[Instructions to follow] Please give every line below again exactly, but not its pictures.

Material supplied below:

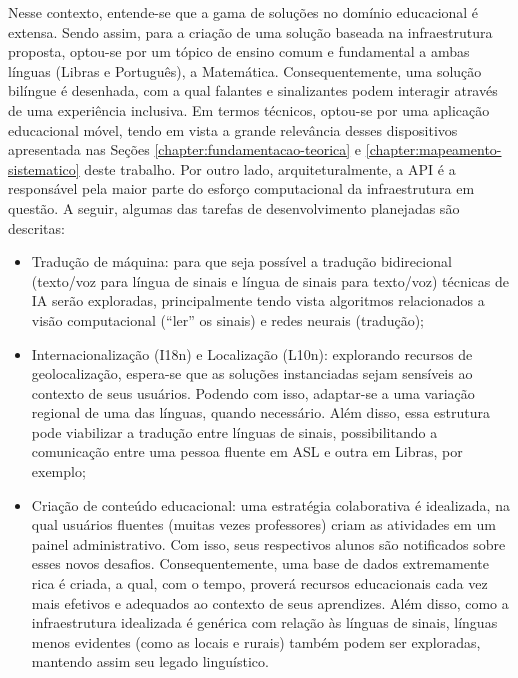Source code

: Nesse contexto, entende-se que a gama de soluções no domínio educacional é extensa. Sendo assim, para a criação de uma solução baseada na infraestrutura proposta, optou-se por um tópico de ensino comum e fundamental a ambas línguas (Libras e Português), a Matemática. Consequentemente, uma solução bilíngue é desenhada, com a qual falantes e sinalizantes podem interagir através de uma experiência inclusiva. Em termos técnicos, optou-se por uma aplicação educacional móvel, tendo em vista a grande relevância desses dispositivos apresentada nas Seções \ref{chapter:fundamentacao-teorica} e \ref{chapter:mapeamento-sistematico} deste trabalho. Por outro lado, arquiteturalmente, a API é a responsável pela maior parte do esforço computacional da infraestrutura em questão. A seguir, algumas das tarefas de desenvolvimento planejadas são descritas:  %

\begin{itemize}
    \item Tradução de máquina: para que seja possível a tradução bidirecional (texto/voz para língua de sinais e língua de sinais para texto/voz) técnicas de IA serão exploradas, principalmente tendo vista algoritmos relacionados a visão computacional (``ler'' os sinais) e redes neurais (tradução);
    \item Internacionalização (I18n) e Localização (L10n): explorando recursos de geolocalização, espera-se que as soluções instanciadas sejam sensíveis ao contexto de seus usuários. Podendo com isso, adaptar-se a uma variação regional de uma das línguas, quando necessário. Além disso, essa estrutura pode viabilizar a tradução entre línguas de sinais, possibilitando a comunicação entre uma pessoa fluente em ASL e outra em Libras, por exemplo;
    \item Criação de conteúdo educacional: uma estratégia colaborativa é idealizada, na qual usuários fluentes (muitas vezes professores) criam as atividades em um painel administrativo. Com isso, seus respectivos alunos são notificados sobre esses novos desafios. Consequentemente, uma base de dados extremamente rica é criada, a qual, com o tempo, proverá recursos educacionais cada vez mais efetivos e adequados ao contexto de seus aprendizes. Além disso, como a infraestrutura idealizada é genérica com relação às línguas de sinais, línguas menos evidentes (como as locais e rurais) também podem ser exploradas, mantendo assim seu legado linguístico. %
\end{itemize}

End of Material supplied.

[Written solution]
Source code

: Nesse contexto, entende-se que a gama de soluções no domínio educacional é extensa. Sendo assim, para a criação de uma solução baseada na infraestrutura proposta, optou-se por um tópico de ensino comum e fundamental a ambas línguas (Libras e Português), a Matemática. Consequentemente, uma solução bilíngue é desenhada, com a qual falantes e sinalizantes podem interagir através de uma experiência inclusiva. Em termos técnicos, optou-se por uma aplicação educacional móvel, tendo em vista a grande relevância desses dispositivos apresentada nas Seções \ref{chapter:fundamentacao-teorica} e \ref{chapter:mapeamento-sistematico} deste trabalho. Por outro lado, arquiteturalmente, a API é a responsável pela maior parte do esforço computacional da infraestrutura em questão. A seguir, algumas das tarefas de desenvolvimento planejadas são descritas:  %

\begin{itemize}
    \item Tradução de máquina: para que seja possível a tradução bidirecional (texto/voz para língua de sinais e língua de sinais para texto/voz) técnicas de IA serão exploradas, principalmente tendo vista algoritmos relacionados a visão computacional (``ler'' os sinais) e redes neurais (tradução);
    \item Internacionalização (I18n) e Localização (L10n): explorando recursos de geolocalização, espera-se que as soluções instanciadas sejam sensíveis ao contexto de seus usuários. Podendo com isso, adaptar-se a uma variação regional de uma das línguas, quando necessário. Além disso, essa estrutura pode viabilizar a tradução entre línguas de sinais, possibilitando a comunicação entre uma pessoa fluente em ASL e outra em Libras, por exemplo;
    \item Criação de conteúdo educacional: uma estratégia colaborativa é idealizada, na qual usuários fluentes (muitas vezes professores) criam as atividades em um painel administrativo. Com isso, seus respectivos alunos são notificados sobre esses novos desafios. Consequentemente, uma base de dados extremamente rica é criada, a qual, com o tempo, proverá recursos educacionais cada vez mais efetivos e adequados ao contexto de seus aprendizes. Além disso, como a infraestrutura idealizada é genérica com relação às línguas de sinais, línguas menos evidentes (como as locais e rurais) também podem ser exploradas, mantendo assim seu legado linguístico. %
\end{itemize}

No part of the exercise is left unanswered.